He was fined $5000 after a code of conduct hearing was held through teleconference and convened from Perth and Warne did not attend.
The greatest leg-spinner of all time was charged with a code of conduct breach when he relinquished captaincy of his Melbourne Stars with a one-match ban hanging over his head for slow over rates.
Hia actions were deemed outside the "spirit" of cricket.
Warne was quick to defend himself after Monday's hearing at Australian cricket headquarters in Melbourne.
He claimed he was unaware of any rule relating to relinquishing captaincy of a Big Bash franchise with slow over rate infringements hanging over his head.
Warne, who has completed his second season with the high profile Stars franchise, claimed he did not know of any rule that could impose an automatic one-match ban on a captain who was guilty of a second slow over rate at any stage of this summer's Big Bash series.
Warne went into a semi-final against Perth Scorchers with a threat of suspension after he was cited for a slow over rate.

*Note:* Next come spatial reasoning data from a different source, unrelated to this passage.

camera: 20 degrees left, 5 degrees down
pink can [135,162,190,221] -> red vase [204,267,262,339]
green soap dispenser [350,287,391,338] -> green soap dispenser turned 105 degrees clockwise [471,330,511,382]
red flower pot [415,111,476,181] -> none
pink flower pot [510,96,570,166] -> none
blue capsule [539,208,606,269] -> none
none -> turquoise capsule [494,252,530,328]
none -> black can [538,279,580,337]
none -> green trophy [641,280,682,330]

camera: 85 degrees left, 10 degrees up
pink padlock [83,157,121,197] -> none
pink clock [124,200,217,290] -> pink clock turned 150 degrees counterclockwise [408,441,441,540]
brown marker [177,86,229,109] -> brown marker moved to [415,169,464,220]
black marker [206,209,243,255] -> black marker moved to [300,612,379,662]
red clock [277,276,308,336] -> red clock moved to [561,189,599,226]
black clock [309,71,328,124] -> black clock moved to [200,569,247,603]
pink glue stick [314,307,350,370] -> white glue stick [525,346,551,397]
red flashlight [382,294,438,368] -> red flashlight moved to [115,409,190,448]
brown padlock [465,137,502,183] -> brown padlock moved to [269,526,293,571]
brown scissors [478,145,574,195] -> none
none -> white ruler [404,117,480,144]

The increasingly controversial playing legend handed pre-match captaincy duties to all-rounder James Faulker for the Stars gut-wrenching semi-final loss to Perth at the WACA Ground.

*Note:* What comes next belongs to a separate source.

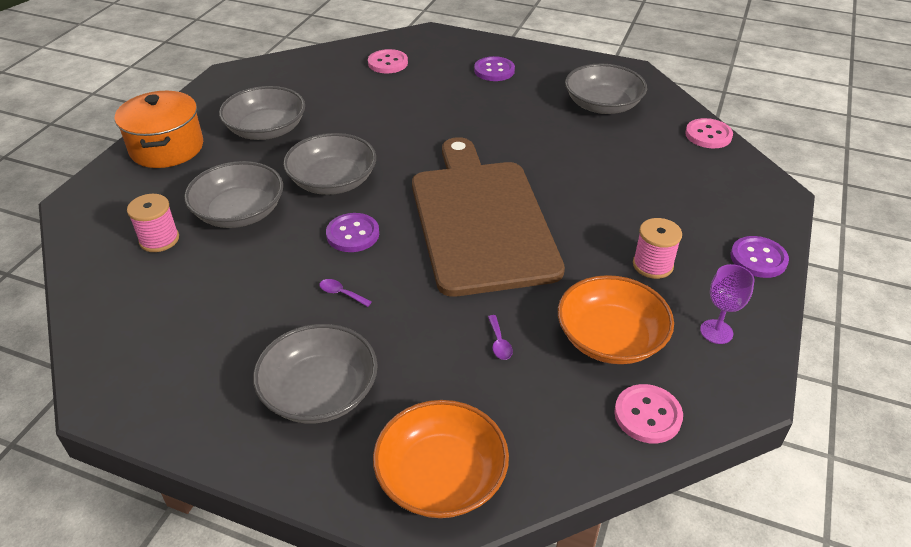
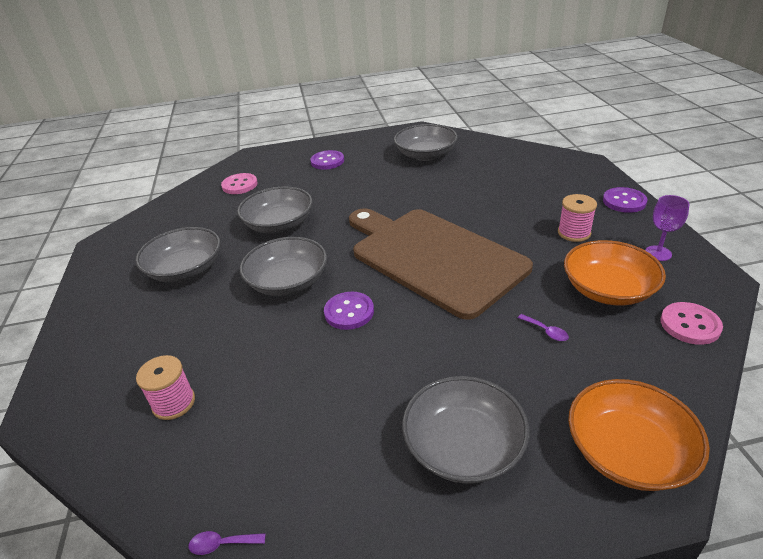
camera: 30 degrees left, 5 degrees down
orange pot [115,91,203,168] -> none
grey bowl [184,161,283,228] -> grey bowl moved to [237,186,313,233]
purple spoon [319,279,372,307] -> purple spoon moved to [189,531,266,555]
pink button [685,118,733,148] -> none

But Warne still took charge of team tactical and operations for the thriling clash, with cricket authorities laying charges for his breach of conduct immediately after the Stars lost from the last ball of the match.
Warne has had a running battle with his own national authorities since his ugly on-field altercation with West Indies star Marlon Samuels in Melbourne early this month.
The Stars captain and virtually the public face of the summer's high-profile and exciting Big Bash League copped a one-game ban and $4500 fine for grabbing Samuels jumper in a spiteful confrontation at the MCG.
Warne, 43, failed to appear at his latest hearing in Melbourne when his charge of breaching code of behaviour regulations was heard at cricket headquarters.
He was facing an automatic one-match suspension for his second strike in slow over rates during Big Bash matches.
It appears his imminent final retirement from cricket in his home country could have contributed to any decision not to impose any playing ban.
Warne is believed to have told Stars players and management that he will not play in next summer's Big Bash tournament.